Creating a Better Workplace Culture

There’s no question that employees are an integral part of operating a thriving business. Which is why keeping employees happy plays such a huge role in improving workplace culture, retention, and overall productivity. According to a study by the University of Warwick, happy employees are 12% more productive, which allows them to put forth better work quality and even increase their creativity. When your employees are feeling not only satisfied, but also valued, they will be more likely to keep your clients satisfied too. For each happy employee you have, the focus and engagement will continually increase, projecting onto your customer base. Of course, there is also an opposing side to this. If some of your team members feel frustrated and angry, their actions can drive away your customers and clients. If you are looking to sell or operate your business for maximum revenues, it is a good idea to also maximize employee satisfaction levels as well.

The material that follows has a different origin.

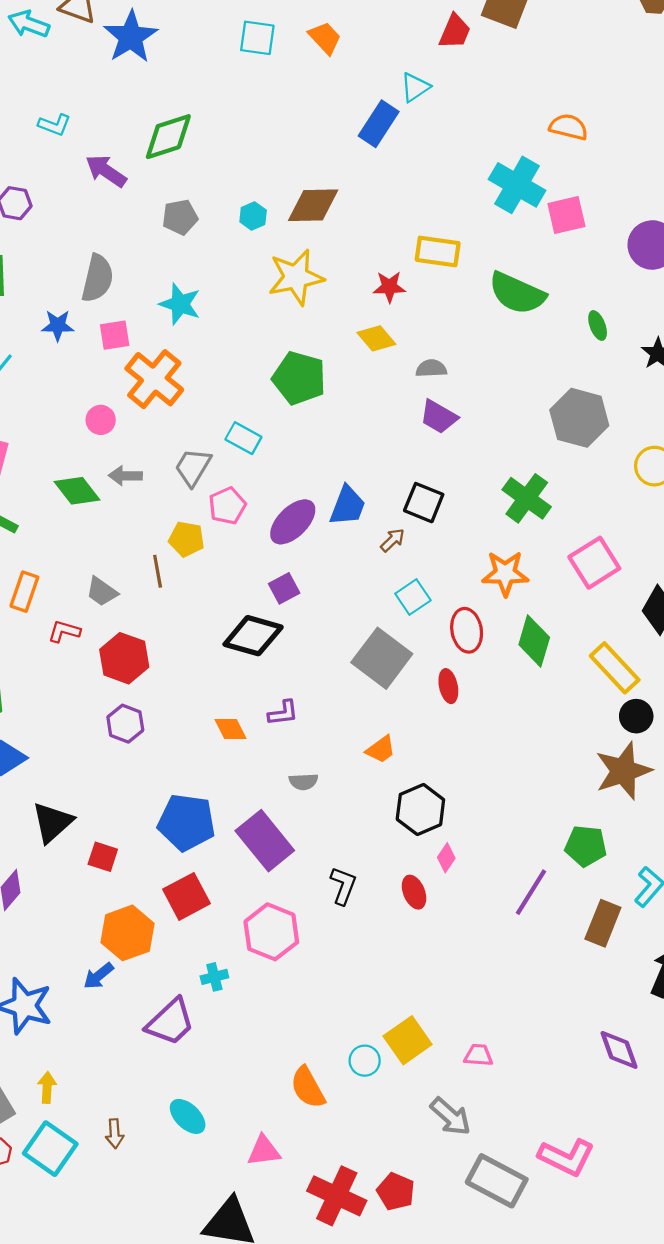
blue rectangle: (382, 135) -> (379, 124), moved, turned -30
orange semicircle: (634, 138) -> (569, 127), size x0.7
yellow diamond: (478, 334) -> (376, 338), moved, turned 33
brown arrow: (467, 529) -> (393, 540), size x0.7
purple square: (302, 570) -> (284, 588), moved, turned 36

Employee Benefits & Retention

It goes without saying that employees will be more likely to feel satisfied when they feel that their salary and benefits are fair for the work they do. If they are resentful about the compensation they are receiving for their work, this will ultimately impact their performance. Employees who report higher levels of stress are more likely to be absent from work, take longer breaks during their shifts, or even quit their jobs altogether. Listening to employee concerns and consistently conducting one on one meetings to check in with them is extremely important in keeping the lines of communication open. This way your people will be more likely to come to you when they’re stressed or facing a problem. When you think about some of the most successful companies, you realize that many of them invest substantially in supporting their employees to cultivate higher levels of employee satisfaction. For example, Google is well-known for offering a wide range of perks from parental leave and paid time off to free lunches and fitness facilities. Putting forth this extra effort will really go a long way when it comes to retraining not only employees in general, but especially the most talented ones.

The Customer Experience and Company Longevity

Happy Employees = Happy Customers. Those who feel valued are more likely to exhibit happiness and deliver great customer service. When you exhibit good leadership and act as a positive role model, your employees will likely follow suit. When you know your team members are struggling, provide them with resources such as training in resiliency, mindfulness, and cognitive-behavioral techniques and don’t forget to recognize a job well done! Employees should be acknowledged and rewarded on a regular basis. In some cases this may be a financial bonus, but even sending them a personalized note or acknowledging their work within a team meeting will go a long way in cultivating a positive company culture while boosting morale. This will ultimately contribute to your company’s overall ongoing growth and development for the future.